Nach Expertenberechnungen werden Sparbeiträge von Arbeitnehmern doppelt besteuert
Rürup-Rente lohnt sich für viele nicht

Mit der steuerlichen Förderung privater Vorsorge will der Staat seine Rentenkassen entlasten. Doch das jüngste Modell staatlicher Hilfe für freiwillige Sparer, die im Juni verabschiedete Steuerentlastung für private Leibrenten (Rürup-Rente), belastet Arbeitnehmer in den Anfangsjahren doppelt

DÜSSELDORF. Expertenberechnungen ergeben: Die Beiträge zur privaten Vorsorge wirken in der mehrere Jahrzehnte dauernden Übergangsphase nur eingeschränkt steuermindernd. Im Alter sind die zusätzlich erworbenen Einkünfte dagegen relativ hoch zu versteuern. Besonders jüngere Arbeitnehmer spüren diesen Effekt. Regierungsberater Bert Rürup machte gegenüber dem Handelsblatt fiskalische Gründe für die steuerliche Asymmetrie geltend.

DIE DATEN:
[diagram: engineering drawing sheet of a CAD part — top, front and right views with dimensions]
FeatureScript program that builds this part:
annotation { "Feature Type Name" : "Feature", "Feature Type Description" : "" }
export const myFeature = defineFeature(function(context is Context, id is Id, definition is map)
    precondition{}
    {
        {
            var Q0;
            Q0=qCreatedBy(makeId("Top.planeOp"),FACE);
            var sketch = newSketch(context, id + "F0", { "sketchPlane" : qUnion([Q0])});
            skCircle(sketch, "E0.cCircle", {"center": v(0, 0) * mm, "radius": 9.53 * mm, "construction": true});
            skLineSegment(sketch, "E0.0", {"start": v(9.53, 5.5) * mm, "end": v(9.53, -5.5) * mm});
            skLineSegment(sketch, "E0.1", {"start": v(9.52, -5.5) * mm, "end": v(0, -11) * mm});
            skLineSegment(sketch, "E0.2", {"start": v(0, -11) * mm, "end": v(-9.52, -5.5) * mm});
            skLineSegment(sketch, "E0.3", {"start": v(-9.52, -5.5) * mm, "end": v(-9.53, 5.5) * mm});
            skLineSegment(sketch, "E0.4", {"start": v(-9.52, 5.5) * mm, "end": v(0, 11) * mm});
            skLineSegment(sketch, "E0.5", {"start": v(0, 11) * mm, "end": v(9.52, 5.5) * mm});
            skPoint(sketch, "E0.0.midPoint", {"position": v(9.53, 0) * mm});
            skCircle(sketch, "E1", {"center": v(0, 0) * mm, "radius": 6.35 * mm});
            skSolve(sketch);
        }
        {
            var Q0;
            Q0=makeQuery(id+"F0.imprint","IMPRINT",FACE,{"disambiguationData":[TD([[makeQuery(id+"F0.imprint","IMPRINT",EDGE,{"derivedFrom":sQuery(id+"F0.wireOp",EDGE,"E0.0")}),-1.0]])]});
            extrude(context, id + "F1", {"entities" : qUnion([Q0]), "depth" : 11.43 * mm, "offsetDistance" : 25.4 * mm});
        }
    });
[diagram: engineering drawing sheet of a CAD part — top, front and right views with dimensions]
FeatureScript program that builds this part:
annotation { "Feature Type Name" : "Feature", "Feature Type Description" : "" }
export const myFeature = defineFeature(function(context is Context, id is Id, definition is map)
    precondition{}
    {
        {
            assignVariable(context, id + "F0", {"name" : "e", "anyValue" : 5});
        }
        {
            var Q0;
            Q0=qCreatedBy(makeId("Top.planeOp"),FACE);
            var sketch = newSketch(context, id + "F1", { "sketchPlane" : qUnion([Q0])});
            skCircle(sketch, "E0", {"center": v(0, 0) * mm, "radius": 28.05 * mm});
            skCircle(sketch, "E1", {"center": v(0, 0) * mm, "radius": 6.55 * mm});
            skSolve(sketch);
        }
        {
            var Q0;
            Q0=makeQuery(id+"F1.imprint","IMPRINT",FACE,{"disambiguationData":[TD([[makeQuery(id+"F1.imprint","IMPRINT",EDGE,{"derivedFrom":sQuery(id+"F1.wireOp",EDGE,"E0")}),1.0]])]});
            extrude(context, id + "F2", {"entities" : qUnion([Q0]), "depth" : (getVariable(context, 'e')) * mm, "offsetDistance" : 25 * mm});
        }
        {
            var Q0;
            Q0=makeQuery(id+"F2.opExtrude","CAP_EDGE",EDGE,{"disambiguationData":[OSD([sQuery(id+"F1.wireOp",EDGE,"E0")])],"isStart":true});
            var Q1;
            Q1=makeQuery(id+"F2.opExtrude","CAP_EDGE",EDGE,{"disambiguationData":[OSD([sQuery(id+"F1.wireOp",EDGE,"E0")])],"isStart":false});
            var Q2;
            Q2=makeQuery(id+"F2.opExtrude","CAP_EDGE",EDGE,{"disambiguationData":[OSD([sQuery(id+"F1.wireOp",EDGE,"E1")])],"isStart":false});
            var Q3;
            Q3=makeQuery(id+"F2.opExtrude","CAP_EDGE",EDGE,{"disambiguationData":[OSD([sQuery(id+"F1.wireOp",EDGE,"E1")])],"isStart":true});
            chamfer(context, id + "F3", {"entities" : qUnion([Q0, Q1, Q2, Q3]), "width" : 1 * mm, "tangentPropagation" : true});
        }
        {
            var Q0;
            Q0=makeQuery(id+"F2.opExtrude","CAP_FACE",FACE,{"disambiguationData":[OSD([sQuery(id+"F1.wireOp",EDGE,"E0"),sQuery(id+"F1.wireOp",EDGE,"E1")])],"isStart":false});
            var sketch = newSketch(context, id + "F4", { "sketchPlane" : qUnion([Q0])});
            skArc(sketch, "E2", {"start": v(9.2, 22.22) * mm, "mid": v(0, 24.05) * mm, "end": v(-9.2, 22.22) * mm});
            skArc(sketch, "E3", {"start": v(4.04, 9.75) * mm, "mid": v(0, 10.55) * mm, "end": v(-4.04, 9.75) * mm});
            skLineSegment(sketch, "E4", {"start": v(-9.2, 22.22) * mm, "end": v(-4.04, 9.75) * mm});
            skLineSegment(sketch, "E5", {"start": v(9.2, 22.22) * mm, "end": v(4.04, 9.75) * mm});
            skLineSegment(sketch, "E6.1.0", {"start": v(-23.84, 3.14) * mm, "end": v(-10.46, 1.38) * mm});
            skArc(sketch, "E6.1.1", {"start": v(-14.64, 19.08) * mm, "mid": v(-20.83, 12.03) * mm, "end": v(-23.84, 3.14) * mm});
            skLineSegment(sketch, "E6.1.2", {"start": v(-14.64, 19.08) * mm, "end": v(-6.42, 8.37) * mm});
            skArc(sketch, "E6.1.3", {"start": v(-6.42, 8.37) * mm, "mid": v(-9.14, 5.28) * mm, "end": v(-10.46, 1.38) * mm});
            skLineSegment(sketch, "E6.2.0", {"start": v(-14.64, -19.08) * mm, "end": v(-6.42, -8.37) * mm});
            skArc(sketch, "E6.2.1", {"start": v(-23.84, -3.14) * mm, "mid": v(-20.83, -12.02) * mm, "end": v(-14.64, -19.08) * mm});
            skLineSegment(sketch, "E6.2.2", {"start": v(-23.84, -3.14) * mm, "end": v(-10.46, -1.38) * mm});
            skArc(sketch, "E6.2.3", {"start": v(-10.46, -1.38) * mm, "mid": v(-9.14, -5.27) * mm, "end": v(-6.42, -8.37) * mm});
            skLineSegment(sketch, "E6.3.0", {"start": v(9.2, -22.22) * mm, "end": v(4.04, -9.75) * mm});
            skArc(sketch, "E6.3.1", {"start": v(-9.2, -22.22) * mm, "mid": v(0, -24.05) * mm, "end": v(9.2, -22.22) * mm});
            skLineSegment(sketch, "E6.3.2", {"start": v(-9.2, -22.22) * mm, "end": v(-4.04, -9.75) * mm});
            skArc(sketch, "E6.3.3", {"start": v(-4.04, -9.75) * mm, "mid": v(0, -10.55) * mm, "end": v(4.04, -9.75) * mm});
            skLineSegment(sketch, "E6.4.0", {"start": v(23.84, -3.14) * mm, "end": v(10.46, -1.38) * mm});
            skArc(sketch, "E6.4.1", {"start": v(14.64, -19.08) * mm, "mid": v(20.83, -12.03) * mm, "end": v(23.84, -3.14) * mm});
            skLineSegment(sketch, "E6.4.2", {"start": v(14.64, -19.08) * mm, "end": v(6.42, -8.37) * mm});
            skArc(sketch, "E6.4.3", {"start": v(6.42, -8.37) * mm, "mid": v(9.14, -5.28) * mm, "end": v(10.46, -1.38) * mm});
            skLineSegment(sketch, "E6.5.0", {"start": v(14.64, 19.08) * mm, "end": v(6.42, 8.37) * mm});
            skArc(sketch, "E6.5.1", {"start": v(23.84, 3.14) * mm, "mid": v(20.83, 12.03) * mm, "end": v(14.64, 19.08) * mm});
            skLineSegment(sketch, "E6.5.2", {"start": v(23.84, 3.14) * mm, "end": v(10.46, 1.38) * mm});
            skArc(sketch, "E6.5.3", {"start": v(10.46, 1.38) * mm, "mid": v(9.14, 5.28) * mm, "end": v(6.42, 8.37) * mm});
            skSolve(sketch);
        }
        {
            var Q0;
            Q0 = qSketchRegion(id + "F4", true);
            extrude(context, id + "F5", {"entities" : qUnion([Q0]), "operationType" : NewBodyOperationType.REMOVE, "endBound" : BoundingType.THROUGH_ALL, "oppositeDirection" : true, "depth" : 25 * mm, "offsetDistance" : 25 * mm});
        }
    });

WAS ZU TUN IST:
Geben Sie bitte den Abschnitt aus dem Textauszug oben wortgetreu wieder, der mit den Worten beginnt, in denen „Nach Expertenberechnungen werden“ steht, und mit „steuerliche Asymmetrie geltend.“ endet.

ERGEBNIS FOLGT:
Nach Expertenberechnungen werden Sparbeiträge von Arbeitnehmern doppelt besteuert
Rürup-Rente lohnt sich für viele nicht

Mit der steuerlichen Förderung privater Vorsorge will der Staat seine Rentenkassen entlasten. Doch das jüngste Modell staatlicher Hilfe für freiwillige Sparer, die im Juni verabschiedete Steuerentlastung für private Leibrenten (Rürup-Rente), belastet Arbeitnehmer in den Anfangsjahren doppelt

DÜSSELDORF. Expertenberechnungen ergeben: Die Beiträge zur privaten Vorsorge wirken in der mehrere Jahrzehnte dauernden Übergangsphase nur eingeschränkt steuermindernd. Im Alter sind die zusätzlich erworbenen Einkünfte dagegen relativ hoch zu versteuern. Besonders jüngere Arbeitnehmer spüren diesen Effekt. Regierungsberater Bert Rürup machte gegenüber dem Handelsblatt fiskalische Gründe für die steuerliche Asymmetrie geltend.